In 2008 President Obama inspired people from all backgrounds by his firm commitment to what Dr. King called the "fierce urgency of now". It was a young Dr. King's response to many who thought that he should wait, that his tactics were to radical, and his positions too bold.
But yesterday when addressing a group of activists in London, President Obama had the following to say about Black Lives Matter activists:
Once you've highlighted an issue and brought it to people's attention and shined a spotlight, and elected officials or people who are in a position to start bringing about change are ready to sit down with you, then you can't just keep on yelling at them.
And you can't refuse to meet because that might compromise the purity of your position. The value of social movements and activism is to get you at the table, get you in the room, and then to start trying to figure out how is this problem going to be solved.
You then have a responsibility to prepare an agenda that is achievable, that can institutionalize the changes you seek, and to engage the other side, and occasionally to take half a loaf that will advance the gains that you seek, understanding that there's going to be more work to do, but this is what is achievable at this moment."
Many heard this as sound and sage advice from a seasoned president who has a background in political organizing. But what was tragic about these comments is that with them President Obama created a false dichotomy between activism and incremental policy change that not only discredits some of the good work that the Black Lives Matter Movement is doing on the ground, but also dismisses the true legacy of leaders like Dr. King, Bayard Rustin, A. Phillip Randolph, Dorothy Height, and Fannie Lou Hamer from whom he claims to gain great inspiration.
The truth is that the President knows that by supporting policy changes on the state and local level, Black Lives Matter activists have been behind the Ban the Box initiative to enable formerly incarcerated individuals to actually have a shot at employment as they re-enter society. It is also no secret that Black Lives Matter activists have been working on a local and state level to work for minimum wage increases for workers. We also know that clergy leaders have partnered with the Black Lives Matter movement and have had their participation in peace-making trainings in Oakland and in community led dialogues on improving community policing in Los Angeles. More than that, we also know that Black Lives Matter leaders like DeRay Mckesson are seeking incremental change by running for mayor in cities like Baltimore.
So is it true that the Black Lives Matter movement is only "yelling" and is not seeking incremental change and a seat "at the table"? No, it's not.
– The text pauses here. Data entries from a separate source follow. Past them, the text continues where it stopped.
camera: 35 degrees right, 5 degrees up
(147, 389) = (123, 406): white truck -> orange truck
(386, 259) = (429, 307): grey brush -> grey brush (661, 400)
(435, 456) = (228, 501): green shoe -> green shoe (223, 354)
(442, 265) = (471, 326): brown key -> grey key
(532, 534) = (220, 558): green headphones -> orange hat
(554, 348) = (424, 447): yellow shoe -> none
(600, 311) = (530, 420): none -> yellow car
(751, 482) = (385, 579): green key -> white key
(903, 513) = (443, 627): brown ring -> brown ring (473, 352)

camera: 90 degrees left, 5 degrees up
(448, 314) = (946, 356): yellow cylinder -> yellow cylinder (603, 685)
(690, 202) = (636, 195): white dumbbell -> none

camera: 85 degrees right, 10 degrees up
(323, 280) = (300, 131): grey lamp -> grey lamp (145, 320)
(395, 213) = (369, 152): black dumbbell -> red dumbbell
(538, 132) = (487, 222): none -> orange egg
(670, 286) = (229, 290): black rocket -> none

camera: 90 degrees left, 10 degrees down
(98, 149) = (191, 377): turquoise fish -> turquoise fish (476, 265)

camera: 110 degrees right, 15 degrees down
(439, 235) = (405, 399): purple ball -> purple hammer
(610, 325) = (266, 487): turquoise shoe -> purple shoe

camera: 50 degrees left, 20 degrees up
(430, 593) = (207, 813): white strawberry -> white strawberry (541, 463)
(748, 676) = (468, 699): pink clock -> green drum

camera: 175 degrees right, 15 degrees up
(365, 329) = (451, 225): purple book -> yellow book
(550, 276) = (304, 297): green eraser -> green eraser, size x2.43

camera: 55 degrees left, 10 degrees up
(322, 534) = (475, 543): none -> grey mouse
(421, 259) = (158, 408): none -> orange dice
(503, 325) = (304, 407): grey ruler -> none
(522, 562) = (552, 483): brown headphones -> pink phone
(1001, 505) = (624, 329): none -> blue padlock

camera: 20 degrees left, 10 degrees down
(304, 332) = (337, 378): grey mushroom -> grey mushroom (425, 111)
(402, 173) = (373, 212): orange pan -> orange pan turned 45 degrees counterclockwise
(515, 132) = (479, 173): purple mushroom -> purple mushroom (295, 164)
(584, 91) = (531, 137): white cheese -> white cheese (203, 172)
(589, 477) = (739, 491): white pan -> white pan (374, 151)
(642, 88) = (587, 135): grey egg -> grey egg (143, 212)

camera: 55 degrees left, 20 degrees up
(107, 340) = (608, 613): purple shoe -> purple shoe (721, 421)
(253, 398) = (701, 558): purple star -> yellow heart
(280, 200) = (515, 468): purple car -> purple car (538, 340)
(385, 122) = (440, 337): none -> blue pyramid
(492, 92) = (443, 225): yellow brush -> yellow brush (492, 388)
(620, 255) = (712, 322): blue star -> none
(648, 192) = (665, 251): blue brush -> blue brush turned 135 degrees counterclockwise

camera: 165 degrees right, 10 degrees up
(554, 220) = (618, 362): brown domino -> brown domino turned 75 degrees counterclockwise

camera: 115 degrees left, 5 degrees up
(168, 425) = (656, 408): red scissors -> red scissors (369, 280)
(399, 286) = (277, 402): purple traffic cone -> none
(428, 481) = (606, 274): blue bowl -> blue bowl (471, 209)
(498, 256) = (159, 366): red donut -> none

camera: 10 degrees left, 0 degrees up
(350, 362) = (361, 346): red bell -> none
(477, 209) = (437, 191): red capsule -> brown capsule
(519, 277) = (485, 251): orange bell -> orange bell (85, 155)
But it is true that Hillary Clinton had a huge win in the New York primaries where it looks like she has made a Bernie Sanders nomination an impossibility. And it is true that Secretary Clinton, like all Democrats before her, will want to do all that she can to win back some of the so-called "silent majority" of working class white voters who seem to be either hypnotized by "Tumpmania" enthralled by Bernie Sanders. And with Sanders trailing, and Senator Cruz and Governor Kasich now joining forces to defeat Donald Trump, some of these voters may be looking for alternatives.
But what about millennials? Didn't millennials factor decisively in electing President Obama in 2012? Recent polls have shown that Senator Sanders has a double digit lead among millennials, they would flock to Secretary Clinton in a race against Trump.
So although I suspect the President's remarks may have been interpreted as the sage wisdom of a veteran activist turned politician, the timing of his remarks cannot be ignored. And if he intended to put black millennial voters in their place by ignoring the work that they are actually doing on the ground, Secretary Clinton may indeed still win the White House, if for no other reason than the sheer terror of the prospect of a Trump presidency.
However, I sincerely hope that millennials, their political cohesion as a new progressive voting bloc, and the outstanding work they are beginning to do is not discounted. The future of our democracy will depend on leadership that can capture the imagination of millennials, not sell them short with condescending "advice" based on false dichotomies.
This was how a young leader named Martin Luther King, Jr. captured the imagination of an entire generation of 20 and 30 somethings of his day. They saw no lack of efficacy in both meeting with Presidents Kennedy and Johnson privately and in organizing and "yelling" for change in the streets. They did not take every meeting they were offered. They did not do everything the White House wanted them to do. Yet, they achieved what no one thought was possible. And whether you are a Tea Party Republican or a Bernie Sanders Democrat, we have all reaped the benefit of their activism.
But over time, something changed. Compromises were made. And we have forty years of the War on Drugs and a mass incarceration industry to show for it, all at the hands of both Democrats and Republicans who grew up in an era of "yelling" and profound change. Who knows? Maybe if that generation had focused as much on "yelling" as they did on having a seat "at the table" this generation wouldn't have to still be "yelling" as much today.